Chinese-owned Lotus to axe 550 jobs at UK factory
The Chinese-owned carmaker Lotus will lay off up to two fifths of workers at its British factory as the company grapples with the impact of US trade tariffs.
On Thursday, the business said as many as 550 roles would be cut in the UK owing to “current market conditions”.
The move comes just months after Lotus was forced to deny it was set to close the factory in Hethel, Norfolk, where it employs about 1,300 people.
A company spokesman said the job cuts were “designed to enable Lotus Cars to operate with a flexible and agile business model, allowing it to ramp operations and resources in line with demand, as and when needed”.
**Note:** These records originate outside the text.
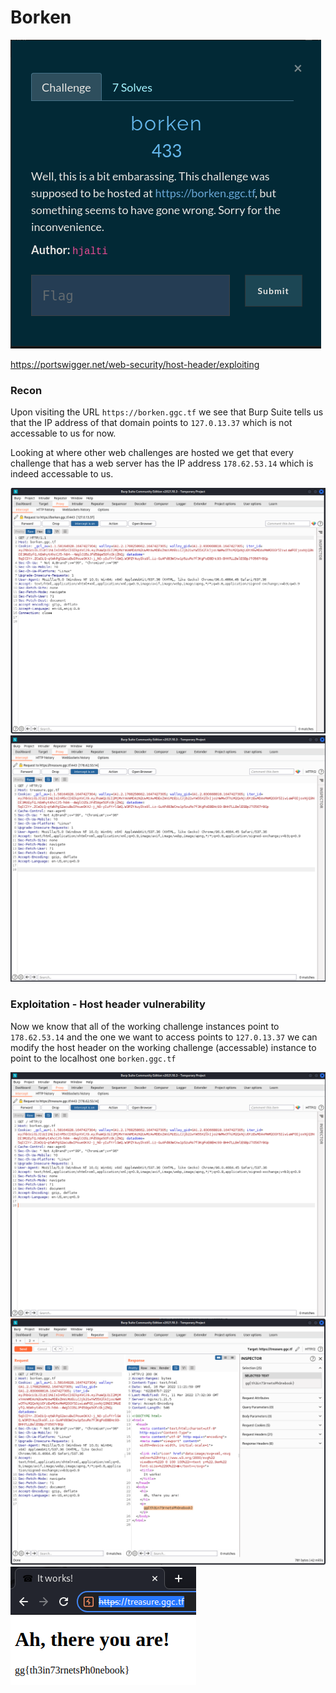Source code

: # Borken

![chall](challenge.png)

https://portswigger.net/web-security/host-header/exploiting

### Recon

Upon visiting the URL `https://borken.ggc.tf` we see that Burp Suite tells us that the
IP address of that domain points to `127.0.13.37` which is not accessable to us for now.

Looking at where other web challenges are hosted we get that every challenge that has a
web server has the IP address `178.62.53.14` which is indeed accessable to us.

![Borken](part-1.png)
![Treasure](part-2.png)

### Exploitation - Host header vulnerability

Now we know that all of the working challenge instances point to `178.62.53.14`
and the one we want to access points to `127.0.13.37` we can modify the host header
on the working challenge (accessable) instance to point to the localhost one `borken.ggc.tf`

![Request](part-3.png)
![Borken-flag-req](borken-flag-req.png)
![Borken-flag](borken-flag.png)
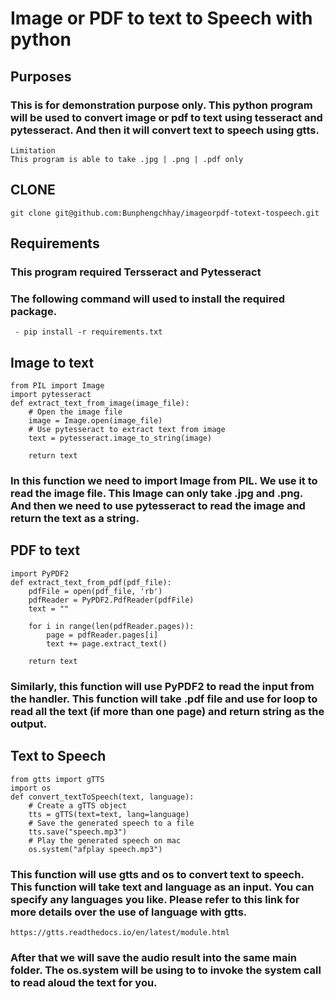 # Image or PDF to text to Speech with python
## Purposes
### This is for demonstration purpose only. This python program will be used to convert image or pdf to text using tesseract and pytesseract. And then it will convert text to speech using gtts.

    Limitation
    This program is able to take .jpg | .png | .pdf only
## CLONE
    git clone git@github.com:Bunphengchhay/imageorpdf-totext-tospeech.git
## Requirements
### This program required Tersseract and Pytesseract
### The following command will used to install the required package.
     - pip install -r requirements.txt

## Image to text
    from PIL import Image
    import pytesseract
    def extract_text_from_image(image_file):
        # Open the image file
        image = Image.open(image_file)
        # Use pytesseract to extract text from image
        text = pytesseract.image_to_string(image)

        return text

### In this function we need to import Image from PIL. We use it to read the image file. This Image can only take .jpg and .png. And then we need to use pytesseract to read the image and return the text as a string.

## PDF to text
    import PyPDF2
    def extract_text_from_pdf(pdf_file):
        pdfFile = open(pdf_file, 'rb')
        pdfReader = PyPDF2.PdfReader(pdfFile)
        text = ""

        for i in range(len(pdfReader.pages)):
            page = pdfReader.pages[i]
            text += page.extract_text()

        return text

### Similarly, this function will use PyPDF2 to read the input from the handler. This function will take .pdf file and use for loop to read all the text (if more than one page) and return string as the output.

## Text to Speech
    from gtts import gTTS
    import os
    def convert_textToSpeech(text, language):
        # Create a gTTS object
        tts = gTTS(text=text, lang=language) 
        # Save the generated speech to a file
        tts.save("speech.mp3") 
        # Play the generated speech on mac
        os.system("afplay speech.mp3")

### This function will use gtts and os to convert text to speech. This function will take text and language as an input. You can specify any languages you like. Please refer to this link for more details over the use of language with gtts.
    https://gtts.readthedocs.io/en/latest/module.html

### After that we will save the audio result into the same main folder. The os.system will be using to to invoke the system call to read aloud the text for you.
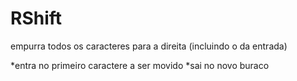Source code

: # RShift

empurra todos os caracteres para a direita (incluindo o da entrada)

*entra no primeiro caractere a ser movido
*sai no novo buraco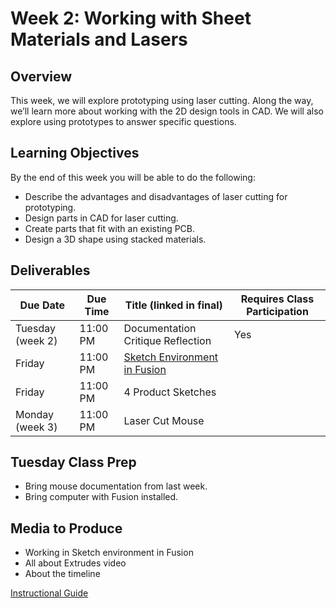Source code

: # Week 2: Working with Sheet Materials and Lasers
## Overview
This week, we will explore prototyping using laser cutting. Along the way, we’ll learn more about working with the 2D design tools in CAD. We will also explore using prototypes to answer specific questions.

## Learning Objectives
By the end of this week you will be able to do the following:
- Describe the advantages and disadvantages of laser cutting for prototyping.
- Design parts in CAD for laser cutting.
- Create parts that fit with an existing PCB.
- Design a 3D shape using stacked materials.

## Deliverables
| Due Date | Due Time |	Title (linked in final)	| Requires Class Participation |
| --- | --- | --- | --- |
| Tuesday (week 2) | 11:00 PM |	Documentation Critique Reflection |	Yes |
| Friday | 11:00 PM | [Sketch Environment in Fusion](/assignments/2d_sketching.md) |  |	
| Friday | 11:00 PM | 4 Product Sketches |  |	
| Monday (week 3) |	11:00 PM | Laser Cut Mouse |  |	

## Tuesday Class Prep
- Bring mouse documentation from last week.
- Bring computer with Fusion installed.

## Media to Produce
- Working in Sketch environment in Fusion
- All about Extrudes video
- About the timeline 

[Instructional Guide](/inst_guides/week_2.md)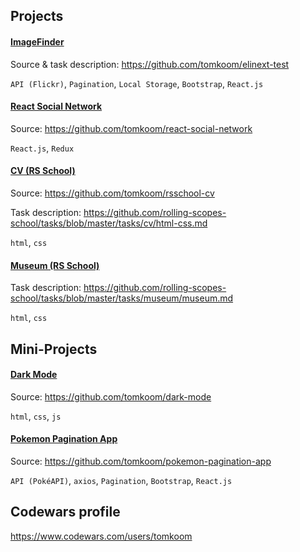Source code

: 
## Projects

#### [ImageFinder](https://elinext-test.netlify.app/)

Source & task description: https://github.com/tomkoom/elinext-test

`API (Flickr)`, `Pagination`, `Local Storage`, `Bootstrap`, `React.js`

#### [React Social Network](https://reactsocnet.netlify.app/)

Source: https://github.com/tomkoom/react-social-network

`React.js`, `Redux`

#### [CV (RS School)](https://tomkoom.github.io/rsschool-cv/)

Source: https://github.com/tomkoom/rsschool-cv

Task description: https://github.com/rolling-scopes-school/tasks/blob/master/tasks/cv/html-css.md

`html`, `css`

#### [Museum (RS School)](https://rolling-scopes-school.github.io/tomkoom-JSFEPRESCHOOL/museum/)

Task description: https://github.com/rolling-scopes-school/tasks/blob/master/tasks/museum/museum.md

`html`, `css`

## Mini-Projects

#### [Dark Mode](https://simpledarkmode.netlify.app/)

Source: https://github.com/tomkoom/dark-mode

`html`, `css`, `js`

#### [Pokemon Pagination App](https://pokemon-pagination-app.netlify.app/)

Source: https://github.com/tomkoom/pokemon-pagination-app

`API (PokéAPI)`, `axios`, `Pagination`, `Bootstrap`, `React.js`

## Codewars profile

https://www.codewars.com/users/tomkoom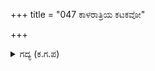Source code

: +++
title = "047 ಕಾಳರಾತ್ರಿಯ ಕಟಕವೋ"

+++

<details><summary>ಗದ್ಯ (ಕ.ಗ.ಪ) </summary>

47. ಭಯಂಕರ ರಾತ್ರಿಯ ಸೈನ್ಯವೋ ಅಥವಾ ಕಾಲರುದ್ರನ ಪ್ರಳಯಾಗ್ನಿ ಸ್ವರೂಪಿಯಾದ ರುದ್ರನ ಸೈನ್ಯವೋ ? ರಾಕ್ಷಸನ ಶೌರ್ಯ ಹಿರಿತನ, ಸಾಮಥ್ರ್ಯವನ್ನು ಬಣ್ಣಿಸಬಲ್ಲ ಕವಿ ಯಾರು ? ಘಟೋತ್ಕಚನು ಸೈನಿಕರನ್ನು ಸಮಾಧಾನಪಡಿಸಿದನು. ಕರ್ಪೂರ, ವೀಳೆಯವನ್ನು ನೀಡಿ ಮನ್ನಿಸಿದನು. ರಥದ ಕಬ್ಬಿಣದ ಚಕ್ರ ಭಯಂಕರವಾಗಿ ಶಬ್ದ ಮಾಡಲು ವಾಯುಸುತನ ಸುತನಾದ ಘಟೋತ್ಕಚನು ರಥವನ್ನು ಏರಿದನು.
</details>

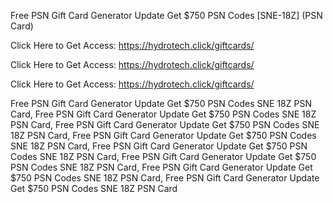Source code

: Free PSN Gift Card Generator Update Get $750 PSN Codes [SNE-18Z] (PSN Card)

Click Here to Get Access: https://hydrotech.click/giftcards/

Click Here to Get Access: https://hydrotech.click/giftcards/

Click Here to Get Access: https://hydrotech.click/giftcards/

Free PSN Gift Card Generator Update Get $750 PSN Codes SNE 18Z PSN Card, Free PSN Gift Card Generator Update Get $750 PSN Codes SNE 18Z PSN Card, Free PSN Gift Card Generator Update Get $750 PSN Codes SNE 18Z PSN Card, Free PSN Gift Card Generator Update Get $750 PSN Codes SNE 18Z PSN Card, Free PSN Gift Card Generator Update Get $750 PSN Codes SNE 18Z PSN Card, Free PSN Gift Card Generator Update Get $750 PSN Codes SNE 18Z PSN Card, Free PSN Gift Card Generator Update Get $750 PSN Codes SNE 18Z PSN Card, Free PSN Gift Card Generator Update Get $750 PSN Codes SNE 18Z PSN Card

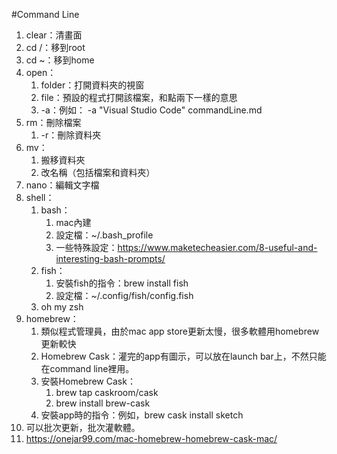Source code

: #Command Line
1. clear：清畫面
2. cd /：移到root
3. cd ~：移到home
4. open：
   1. folder：打開資料夾的視窗
   2. file：預設的程式打開該檔案，和點兩下一樣的意思
   3. -a：例如： -a "Visual Studio Code" commandLine.md
5. rm：刪除檔案
   1. -r：刪除資料夾
6. mv：
   1. 搬移資料夾
   2. 改名稱（包括檔案和資料夾）
7. nano：編輯文字檔
8. shell：
   1. bash：
      1. mac內建
      2. 設定檔：~/.bash_profile
      3. 一些特殊設定：https://www.maketecheasier.com/8-useful-and-interesting-bash-prompts/
   2. fish：
      1. 安裝fish的指令：brew install fish
      2. 設定檔：~/.config/fish/config.fish
   3. oh my zsh
9.  homebrew：
    1.  類似程式管理員，由於mac app store更新太慢，很多軟體用homebrew更新較快
    2.  Homebrew Cask：灌完的app有圖示，可以放在launch bar上，不然只能在command line裡用。
       1.  安裝Homebrew Cask：
           1.  brew tap caskroom/cask
           2.  brew install brew-cask
       2.  安裝app時的指令：例如，brew cask install sketch
10. 可以批次更新，批次灌軟體。
11. https://onejar99.com/mac-homebrew-homebrew-cask-mac/
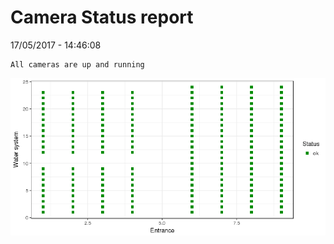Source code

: Camera Status report
================
17/05/2017 - 14:46:08

    All cameras are up and running

![](camreport_files/figure-markdown_github/unnamed-chunk-2-1.png)
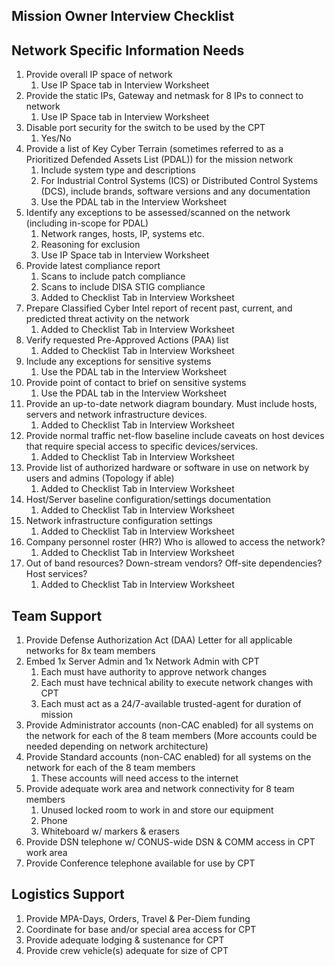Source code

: ## Mission Owner Interview Checklist

## Network Specific Information Needs

1. 	Provide overall IP space of network
    1. 	Use IP Space tab in Interview Worksheet
2. 	Provide the static IPs, Gateway and netmask for 8 IPs to connect to network
    1.	Use IP Space tab in Interview Worksheet
3. 	Disable port security for the switch to be used by the CPT
    1. 	Yes/No
4. 	Provide a list of Key Cyber Terrain (sometimes referred to as a Prioritized Defended Assets List (PDAL)) for the mission network
    1.	Include system type and descriptions
    2.	For Industrial Control Systems (ICS) or Distributed Control Systems (DCS), include brands, software versions and any documentation
    3.	Use the PDAL tab in the Interview Worksheet
5. 	Identify any exceptions to be assessed/scanned on the network (including in-scope for PDAL)
    1.	Network ranges, hosts, IP, systems etc.
    2.	Reasoning for exclusion
    3.	Use IP Space tab in Interview Worksheet
6. 	Provide latest compliance report
    1.	Scans to include patch compliance
    2.	Scans to include DISA STIG compliance
    3.	Added to Checklist Tab in Interview Worksheet
7. 	Prepare Classified Cyber Intel report of recent past, current, and predicted threat activity on the network
    1.	Added to Checklist Tab in Interview Worksheet
8. 	Verify requested Pre-Approved Actions (PAA) list
    1.	Added to Checklist Tab in Interview Worksheet
9. 	Include any exceptions for sensitive systems
    1.	Use the PDAL tab in the Interview Worksheet
10. Provide point of contact to brief on sensitive systems
    1.	Use the PDAL tab in the Interview Worksheet
11.	Provide an up-to-date network diagram boundary. Must include hosts, servers and network infrastructure devices.
    1.	Added to Checklist Tab in Interview Worksheet
12. Provide normal traffic net-flow baseline include caveats on host devices that require special access to specific devices/services.
    1.	Added to Checklist Tab in Interview Worksheet
13.	Provide list of authorized hardware or software in use on network by users and admins (Topology if able)
    1.	Added to Checklist Tab in Interview Worksheet
14.	Host/Server baseline configuration/settings documentation
    1.	Added to Checklist Tab in Interview Worksheet
15.	Network infrastructure configuration settings
    1.	Added to Checklist Tab in Interview Worksheet
16.	Company personnel roster (HR?) Who is allowed to access the network?
    1.	Added to Checklist Tab in Interview Worksheet
17.	Out of band resources? Down-stream vendors? Off-site dependencies? Host services?
    1.	Added to Checklist Tab in Interview Worksheet

## Team Support

1.	Provide Defense Authorization Act (DAA) Letter for all applicable networks for 8x team members
2.	Embed 1x Server Admin and 1x Network Admin with CPT
    1.	Each must have authority to approve network changes
    2.	Each must have technical ability to execute network changes with CPT
    3.	Each must act as a 24/7-available trusted-agent for duration of mission
3.	Provide Administrator accounts (non-CAC enabled) for all systems on the network for each of the 8 team members (More accounts could be needed depending on network architecture)
4.	Provide Standard accounts (non-CAC enabled) for all systems on the network for each of the 8 team members
    1.	These accounts will need access to the internet
5.	Provide adequate work area and network connectivity for 8 team members
    1.	Unused locked room to work in and store our equipment
    2.	Phone
    3.	Whiteboard w/ markers & erasers
6.	Provide DSN telephone w/ CONUS-wide DSN & COMM access in CPT work area
7.	Provide Conference telephone available for use by CPT

## Logistics Support

1.	Provide MPA-Days, Orders, Travel & Per-Diem funding
2.	Coordinate for base and/or special area access for CPT
3.	Provide adequate lodging & sustenance for CPT
4.	Provide crew vehicle(s) adequate for size of CPT

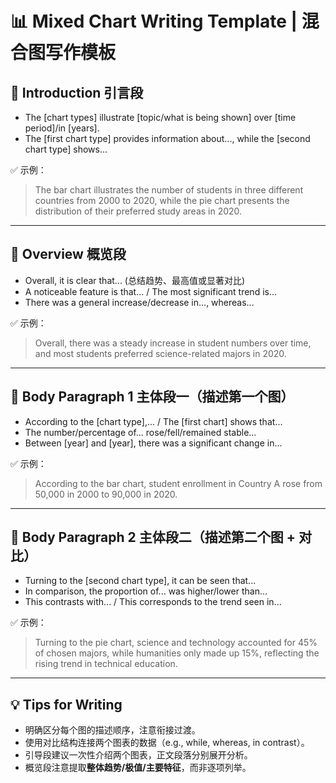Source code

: # 📊 Mixed Chart Writing Template | 混合图写作模板

## 🔹 Introduction 引言段

- The [chart types] illustrate [topic/what is being shown] over [time period]/in [years].
- The [first chart type] provides information about..., while the [second chart type] shows...

✅ 示例：
> The bar chart illustrates the number of students in three different countries from 2000 to 2020, while the pie chart presents the distribution of their preferred study areas in 2020.

---

## 🔹 Overview 概览段

- Overall, it is clear that... (总结趋势、最高值或显著对比)
- A noticeable feature is that... / The most significant trend is...
- There was a general increase/decrease in..., whereas...

✅ 示例：
> Overall, there was a steady increase in student numbers over time, and most students preferred science-related majors in 2020.

---

## 🔹 Body Paragraph 1 主体段一（描述第一个图）

- According to the [chart type],... / The [first chart] shows that...
- The number/percentage of... rose/fell/remained stable...
- Between [year] and [year], there was a significant change in...

✅ 示例：
> According to the bar chart, student enrollment in Country A rose from 50,000 in 2000 to 90,000 in 2020.

---

## 🔹 Body Paragraph 2 主体段二（描述第二个图 + 对比）

- Turning to the [second chart type], it can be seen that...
- In comparison, the proportion of... was higher/lower than...
- This contrasts with... / This corresponds to the trend seen in...

✅ 示例：
> Turning to the pie chart, science and technology accounted for 45% of chosen majors, while humanities only made up 15%, reflecting the rising trend in technical education.

---

## 💡 Tips for Writing

- 明确区分每个图的描述顺序，注意衔接过渡。
- 使用对比结构连接两个图表的数据（e.g., while, whereas, in contrast）。
- 引导段建议一次性介绍两个图表，正文段落分别展开分析。
- 概览段注意提取**整体趋势/极值/主要特征**，而非逐项列举。
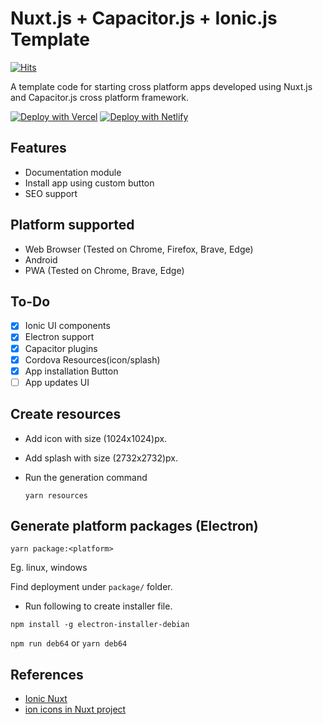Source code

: # Nuxt.js + Capacitor.js + Ionic.js Template

[![Hits](https://hits.seeyoufarm.com/api/count/incr/badge.svg?url=https%3A%2F%2Fgithub.com%2FMexsonFernandes%2Fnuxt-capacitor-app&count_bg=%231F83DB&title_bg=%23555555&icon=&icon_color=%23E7E7E7&title=visitor+count&edge_flat=false)](https://hits.seeyoufarm.com)

A template code for starting cross platform apps developed using Nuxt.js and Capacitor.js cross platform framework.

[![Deploy with Vercel](https://vercel.com/button)](https://vercel.com/new/git/external?repository-url=https%3A%2F%2Fgithub.com%2FMexsonFernandes%2Fnuxt-capacitor-app)
[![Deploy with Netlify](https://www.netlify.com/img/deploy/button.svg)](https://app.netlify.com/start/deploy?repository=https%3A%2F%2Fgithub.com%2FMexsonFernandes%2Fnuxt-capacitor-app)

## Features

- Documentation module
- Install app using custom button
- SEO support

## Platform supported

- Web Browser (Tested on Chrome, Firefox, Brave, Edge)
- Android
- PWA (Tested on Chrome, Brave, Edge)

## To-Do

- [x] Ionic UI components
- [x] Electron support
- [x] Capacitor plugins
- [x] Cordova Resources(icon/splash)
- [x] App installation Button
- [ ] App updates UI

## Create resources

- Add icon with size (1024x1024)px.
- Add splash with size (2732x2732)px.
- Run the generation command

  `yarn resources`

## Generate platform packages (Electron)

`yarn package:<platform>`

Eg. linux, windows

Find deployment under `package/` folder.

- Run following to create installer file.

`npm install -g electron-installer-debian`

`npm run deb64` or `yarn deb64`

## References

- [Ionic Nuxt](https://github.com/daggerok/ionic-nuxt-app)
- [ion icons in Nuxt project](https://yasminzy.com/nuxt/ionicons/)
She added: “We believe this is necessary in order to secure a sustainable future for the company in today’s rapidly evolving automotive environment, which is seeing uncertainty with rapid changes in global policies including tariffs.
“The brand remains fully committed to the UK and Norfolk will remain the home of Lotus’s sports car, motor sports and engineering consulting operations.”
Production at Hethel was placed on temporary hold earlier this year following Donald Trump’s decision to impose tariffs on foreign cars shipped to the US.
The company has been based there for 59 years, in converted hangars that previously housed US air force bomber squadrons during the Second World War.
It still uses the site to manufacture the Emira sports car – the last traditional petrol vehicle the company says it will ever make – and small numbers of the Evija electric hypercar.
But this year exports to the US, one of the company’s top markets, were hit by tariffs of 27.5pc as Mr Trump, the US president, demanded better trading terms from allies.
Lotus – which has been owned by Chinese giant Geely since 2017 – also makes its flagship electric models, the Eletre SUV and Emeya grand tourer, at facilities in Wuhan, China, meaning they have been subject to even more punishing tariffs in the past year.
Executives recently raised the prospect of opening up a factory in America to avoid the levies. On Thursday, Lotus said it was “exploring greater resource sharing” across its various operations as well as “third-party manufacturing”.
The job cuts at Hethel will be seen as an about-turn after Geely previously pumped £500m into a modern revamp of the factory’s production lines, aimed at boosting their capacity from 1,500 cars a year to more than 5,000.